The New Counterculture Tarot

The Moon
Hexen 2.0 (c) Suzanne Treister

There’s a rising spirit of rebellion in the air – and the whiff of repression – that seems very much like the sixties.  The parallels were driven home when I visited the excellent  ‘You Say You Want a Revolution?’ exhibition at the Victoria and Albert Museum.  It examines how a range of cultural activities combined with political activism across the globe to try to bring about epochal change near fifty years ago, but also, tellingly, links those times to today.

One aspect examined the resurgence of occult thinking during that time – as much a metaphor for spiritual transformation and advancement as it was magical thinking.
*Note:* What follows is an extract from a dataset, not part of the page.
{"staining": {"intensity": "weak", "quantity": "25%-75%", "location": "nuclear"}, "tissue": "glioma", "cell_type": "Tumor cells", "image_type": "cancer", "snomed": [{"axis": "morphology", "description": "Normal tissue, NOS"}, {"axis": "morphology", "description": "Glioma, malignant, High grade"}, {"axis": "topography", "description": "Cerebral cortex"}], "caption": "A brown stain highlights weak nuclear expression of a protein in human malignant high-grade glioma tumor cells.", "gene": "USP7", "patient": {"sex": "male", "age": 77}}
A key part of this section was the tarot designed by conceptual artist Suzanne Treister, a redesign of the traditional tarot deck and one that echoes other historic re-imaginings, say Aleister Crowley’s Thoth tarot deck.  It’s a fantastic piece of work that fully understands the psychological dimension of the tarot and links it to a very contemporary drive for change.

At the top you can see The Moon card from my own deck – the card for intuition, dreams and the unconscious – which here summon up transhumanism, techno-gaianism, futurology and more aspects of radical change thinking.

The Hanged Man
Hexen 2.0 (c) Suzanne Treister

The Hexen 2.0 deck’s alchemical drawings pick up the interconnected histories of the computer and internet, cybernetics and counterculture, science fiction and futurism, ideas of the control society, as well as philosophical, literary and political responses to advancing technology.

Here you can see Stewart Brand as The Hanged Man, creator of the Whole Earth Catalogue in the sixties and an associate of Ken Kesey and his Merry Pranksters in the tarot’s traditional archetype of the spiritual thinker who accepts sacrifice for the greater good.  Treister recognises Brand’s key role in today’s digital culture.

Other cards feature The Control Society as The Devil, Aldous Huxley as The Fool, the wisest card in the deck, Timothy Leary as The Magician, Ada Lovelace as the Queen of Chalices, Quantum Computing and A.I. as The Star, and many more fascinating pieces that are well worth reflection in the true tarot spirit.

I’ve found this deck is actually influencing a lot of my thinking about this new world that we’re all moving into, and particularly the kind of response it needs.  Hexen 2.0 is available online in the V & A shop.